In terms of the advantages and disadvantages we acquire from our viral passengers, we have no way of knowing how these impact us and how they will impact future generations. Scientists are only now unravelling the complexities of ERV’s.
What we do know for sure is that although your flu symptoms may abate as you get over the infection, the virus you contracted will remain with you as part of your genetic makeup to be passed on to future generations.
As to these future generations paying the price for their ancestors exposure, the following story offers an interesting perspective.
South Africa and the Spanish Flu
Time to head back to 1918 and the Spanish Flu for a telling example afforded us by the passage of time.
South Africa was seriously affected by the 1918 pandemic. Nearly 500 000 people or 8% of its population died. Of these deaths, nearly 80% were of black African decent. Also particularly hard hit were the white Afrikaners, predominantly Dutch families living in the country.
Separated from their European ancestors by two or three generations, the Dutch represented a unique demographic in South Africa and their survivors of the pandemic suffered an unusual consequence of their infection.

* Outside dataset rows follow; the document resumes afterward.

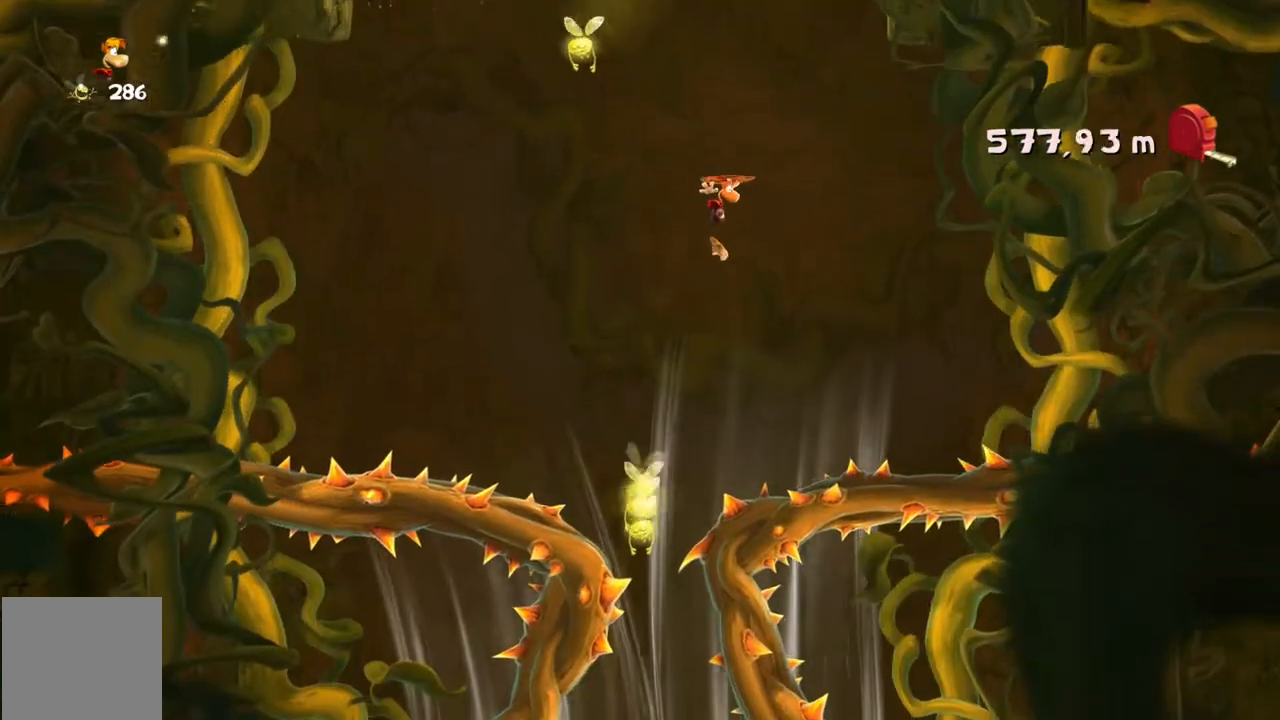
{"buttons": [], "left_stick": "left", "events": [[133, "left_stick", "left"]]}
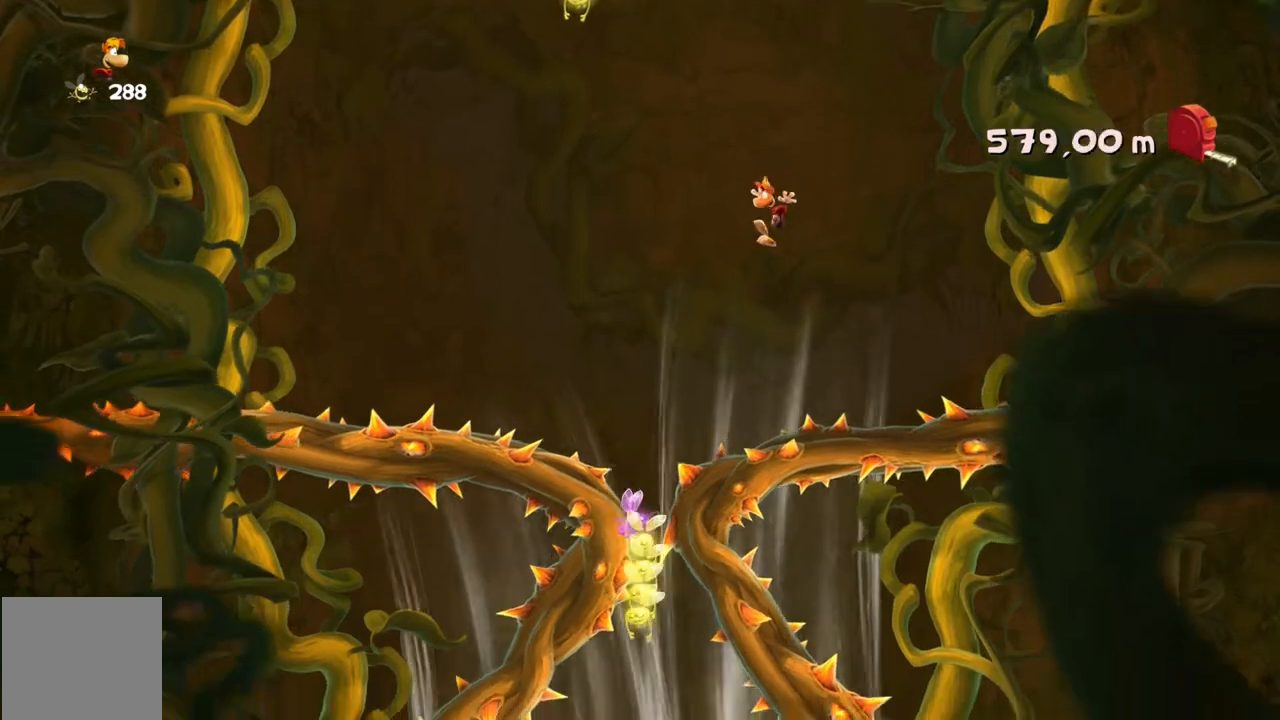
{"buttons": [], "left_stick": "center", "events": [[34, "left_stick", "center"], [100, "left_stick", "left"], [301, "left_stick", "center"]]}
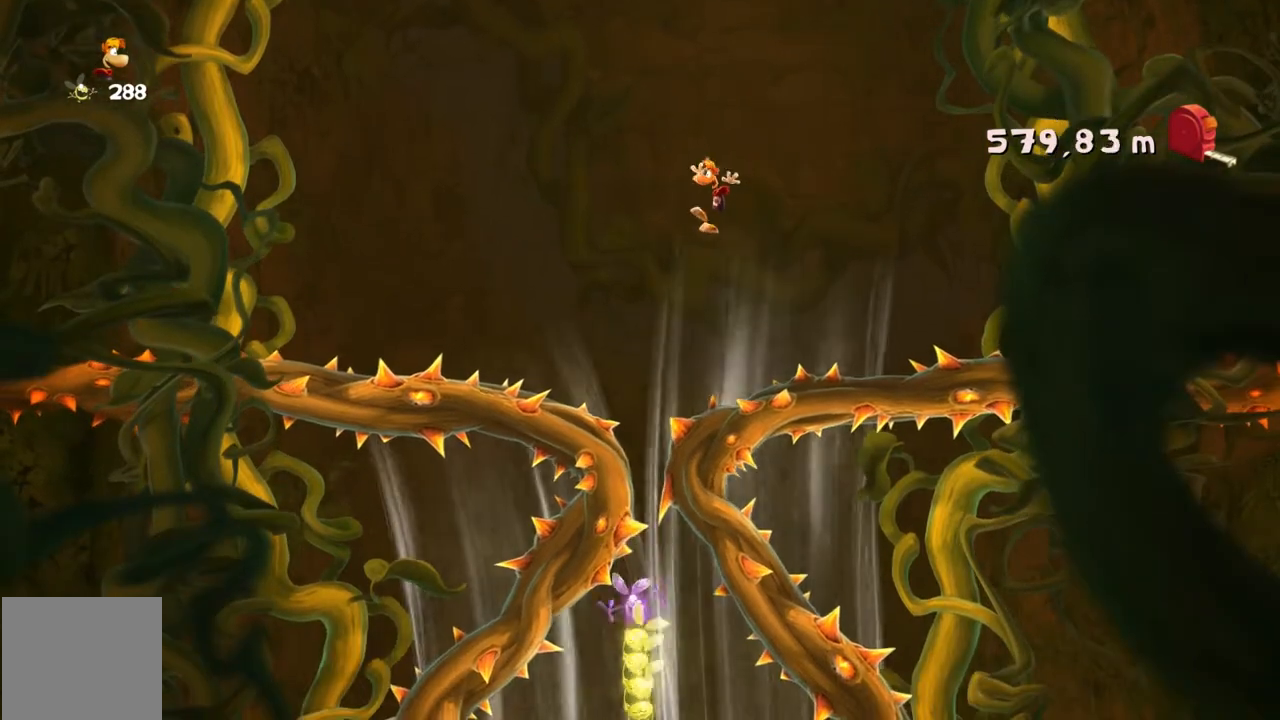
{"buttons": [], "left_stick": "center", "events": [[167, "left_stick", "right"], [300, "left_stick", "center"]]}
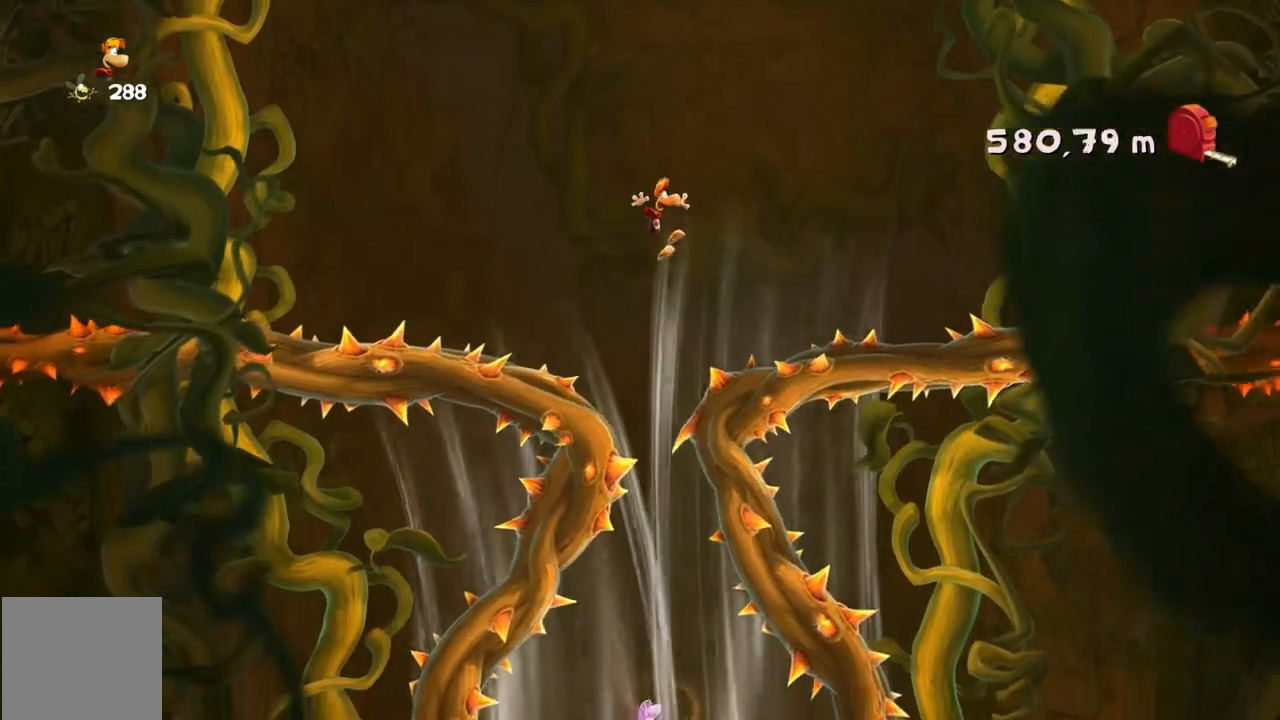
{"buttons": [], "left_stick": "center", "events": [[301, "left_stick", "right"], [467, "left_stick", "center"]]}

Today, a large percentage of their direct descendants give birth to children with really poor eyesight. A statistically significant segment of their children require glasses at an early age, some as early as three.
The genetic cause has been traced back to the effects of the 1918 viral infection on their ancestors. One hundred years later, the H1N1 strain is still with us and we feel its effects in ways we may not be aware of. How this gene manipulation will play out in future generations remains to be seen.
Sadly, I have been unable to track down the relevant data referencing the research for the above, perhaps a South African medical student or doctor would be kind enough to provide the reference?
There is a lot of evidence to suggest that the 1918 pandemic would have claimed far fewer lives had people not been subjected to cramped conditions towards the end of the war. The lesson is a clear one.
Stay home, stay safe, wear a mask and help flatten the curve.